### Estratto della fonte
▬▬▬

La vera pietra miliare di questa prima generazione di giochi di ruolo isometrici è però indiscutibilmente lo storico e bellissimo Pool of Radiance (Strategic Simulations, Inc. – 1988). Il gioco fu il primo di quattro indimenticabili titoli costruiti dalla SSI utilizzando il "Gold Box Engine":  Curse of the Azure Bonds (1989), Secret of the Silver Blades (1990), and Pools of Darkness (1991), a cui seguirono altri titoli ancora negli anni seguenti. Anche il Gold Box Engine utilizza la prima persona in soggettiva per l'esplorazione dei dungeon e la visuale isometrica per i combattimenti (all'aperto e al chiuso).
La saga iniziata con Pool of Radiance resta celebre, oltre che per la profondità di gioco e l'ottimo gameplay, per essere il primo titolo in assoluto a utilizzare la licenza ufficiale di D&D, che la TSR aveva concesso alla SSI dopo aver constatato il grande successo della saga di Ultima.
Giusto per curiosità, credo valga la pena aggiungere che fra le società che richiesero alla TSR i diritti del AD&D c'erano anche la EA (aaargh!) e la Sierra.

       

LA SECONDA GENERAZIONE:
La strada aperta da Pool of Radiance viene percorsa negli anni dalla SSI con grande maestria, ma senza la forza e la capacità di innovare veramente: si continuava a fare quello che si era sempre fatto, soltanto con qualche miglioria grafica e strutturale minore.

▬▬▬

### Voci di dati archiviate
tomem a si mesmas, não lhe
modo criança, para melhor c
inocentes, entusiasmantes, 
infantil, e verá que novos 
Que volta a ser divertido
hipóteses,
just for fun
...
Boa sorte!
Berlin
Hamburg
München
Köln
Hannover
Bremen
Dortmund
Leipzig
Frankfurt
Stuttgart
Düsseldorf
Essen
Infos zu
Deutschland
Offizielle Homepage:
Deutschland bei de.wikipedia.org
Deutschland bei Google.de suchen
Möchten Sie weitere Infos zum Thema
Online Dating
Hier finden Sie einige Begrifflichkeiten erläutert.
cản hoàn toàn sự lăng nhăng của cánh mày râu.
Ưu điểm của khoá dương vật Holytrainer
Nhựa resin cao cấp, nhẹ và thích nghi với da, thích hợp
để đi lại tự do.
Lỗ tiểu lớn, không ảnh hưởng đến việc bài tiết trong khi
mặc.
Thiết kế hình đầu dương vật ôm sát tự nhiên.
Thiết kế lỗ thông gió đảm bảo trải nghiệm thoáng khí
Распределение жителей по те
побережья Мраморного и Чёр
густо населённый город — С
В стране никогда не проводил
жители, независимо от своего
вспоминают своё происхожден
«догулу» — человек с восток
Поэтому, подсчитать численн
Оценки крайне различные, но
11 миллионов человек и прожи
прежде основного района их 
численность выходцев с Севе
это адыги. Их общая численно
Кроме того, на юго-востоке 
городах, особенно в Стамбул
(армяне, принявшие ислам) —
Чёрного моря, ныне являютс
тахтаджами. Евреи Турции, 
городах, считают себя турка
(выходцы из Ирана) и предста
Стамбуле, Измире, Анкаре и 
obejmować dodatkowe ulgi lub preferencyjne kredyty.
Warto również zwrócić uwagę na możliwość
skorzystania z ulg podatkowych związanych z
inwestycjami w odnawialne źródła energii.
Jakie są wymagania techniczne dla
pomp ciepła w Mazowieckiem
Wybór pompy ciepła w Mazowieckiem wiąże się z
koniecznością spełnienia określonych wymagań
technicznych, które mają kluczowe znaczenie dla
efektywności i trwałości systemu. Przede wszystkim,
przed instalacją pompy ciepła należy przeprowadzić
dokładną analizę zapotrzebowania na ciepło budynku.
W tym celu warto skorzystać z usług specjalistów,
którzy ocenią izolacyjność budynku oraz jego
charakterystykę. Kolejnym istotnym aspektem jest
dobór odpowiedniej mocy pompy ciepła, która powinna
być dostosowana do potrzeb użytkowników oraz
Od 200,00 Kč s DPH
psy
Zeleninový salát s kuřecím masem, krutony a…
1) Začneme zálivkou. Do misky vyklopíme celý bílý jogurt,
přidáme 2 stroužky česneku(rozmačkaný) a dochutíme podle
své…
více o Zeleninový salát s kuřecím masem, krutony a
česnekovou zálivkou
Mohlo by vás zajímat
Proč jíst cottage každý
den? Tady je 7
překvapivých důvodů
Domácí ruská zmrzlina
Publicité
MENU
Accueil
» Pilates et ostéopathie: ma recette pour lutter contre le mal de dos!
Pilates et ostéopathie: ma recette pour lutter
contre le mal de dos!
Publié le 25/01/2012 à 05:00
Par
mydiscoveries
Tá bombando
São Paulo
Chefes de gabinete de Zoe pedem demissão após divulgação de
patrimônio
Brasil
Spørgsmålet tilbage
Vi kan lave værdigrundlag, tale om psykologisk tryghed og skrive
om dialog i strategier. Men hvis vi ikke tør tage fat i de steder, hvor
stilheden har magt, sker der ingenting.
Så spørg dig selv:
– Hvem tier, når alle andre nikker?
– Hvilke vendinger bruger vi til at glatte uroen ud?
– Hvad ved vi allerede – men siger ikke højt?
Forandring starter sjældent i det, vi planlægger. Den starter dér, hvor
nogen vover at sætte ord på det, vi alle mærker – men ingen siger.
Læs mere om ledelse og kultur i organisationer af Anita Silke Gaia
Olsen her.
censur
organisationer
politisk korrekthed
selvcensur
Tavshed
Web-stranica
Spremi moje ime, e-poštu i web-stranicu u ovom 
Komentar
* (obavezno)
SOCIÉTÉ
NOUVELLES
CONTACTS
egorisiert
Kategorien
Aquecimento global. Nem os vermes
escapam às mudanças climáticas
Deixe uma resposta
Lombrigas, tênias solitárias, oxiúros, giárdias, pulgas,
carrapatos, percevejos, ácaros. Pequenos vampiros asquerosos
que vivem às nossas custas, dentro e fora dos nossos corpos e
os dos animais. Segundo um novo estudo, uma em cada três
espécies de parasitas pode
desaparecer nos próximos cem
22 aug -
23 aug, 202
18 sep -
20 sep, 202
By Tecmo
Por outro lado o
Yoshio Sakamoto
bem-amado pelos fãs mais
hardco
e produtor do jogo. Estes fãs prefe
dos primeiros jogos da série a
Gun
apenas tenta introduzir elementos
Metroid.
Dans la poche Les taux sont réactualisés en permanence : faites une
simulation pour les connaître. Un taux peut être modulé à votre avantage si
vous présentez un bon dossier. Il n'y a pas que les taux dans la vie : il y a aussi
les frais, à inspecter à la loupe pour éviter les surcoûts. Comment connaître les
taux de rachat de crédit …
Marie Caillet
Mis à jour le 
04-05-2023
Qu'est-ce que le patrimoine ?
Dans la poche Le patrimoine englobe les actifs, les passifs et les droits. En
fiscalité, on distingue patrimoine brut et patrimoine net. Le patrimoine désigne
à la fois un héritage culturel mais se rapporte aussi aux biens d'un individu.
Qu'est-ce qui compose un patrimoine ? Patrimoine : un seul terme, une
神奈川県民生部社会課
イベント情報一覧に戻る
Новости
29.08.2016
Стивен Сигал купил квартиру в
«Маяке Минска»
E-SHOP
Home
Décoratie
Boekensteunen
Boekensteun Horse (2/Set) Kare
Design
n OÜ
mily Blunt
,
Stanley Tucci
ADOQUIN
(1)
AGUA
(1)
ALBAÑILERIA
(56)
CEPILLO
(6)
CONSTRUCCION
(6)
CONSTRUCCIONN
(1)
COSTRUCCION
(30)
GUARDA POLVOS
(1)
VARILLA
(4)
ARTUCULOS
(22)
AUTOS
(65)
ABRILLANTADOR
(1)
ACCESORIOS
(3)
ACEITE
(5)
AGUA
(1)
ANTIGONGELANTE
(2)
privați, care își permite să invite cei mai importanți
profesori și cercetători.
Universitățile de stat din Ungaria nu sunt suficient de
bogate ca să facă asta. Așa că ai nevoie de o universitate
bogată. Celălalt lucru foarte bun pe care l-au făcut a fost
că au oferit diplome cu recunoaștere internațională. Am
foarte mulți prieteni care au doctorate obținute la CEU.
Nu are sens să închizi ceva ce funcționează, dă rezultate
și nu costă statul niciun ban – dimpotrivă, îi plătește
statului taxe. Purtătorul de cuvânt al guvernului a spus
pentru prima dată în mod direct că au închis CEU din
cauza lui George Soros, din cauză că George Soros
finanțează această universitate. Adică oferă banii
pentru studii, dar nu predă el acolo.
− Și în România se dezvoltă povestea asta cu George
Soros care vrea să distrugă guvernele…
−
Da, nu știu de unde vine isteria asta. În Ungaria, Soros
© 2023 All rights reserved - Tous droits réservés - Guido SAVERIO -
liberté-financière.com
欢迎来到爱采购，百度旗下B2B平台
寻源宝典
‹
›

▬▬▬

Elenca i quattro titoli che, secondo l'estratto della fonte, la SSI costruì con il "Gold Box Engine", ciascuno con il relativo anno.

- Pool of Radiance (1988)
- Curse of the Azure Bonds (1989)
- Secret of the Silver Blades (1990)
- Pools of Darkness (1991)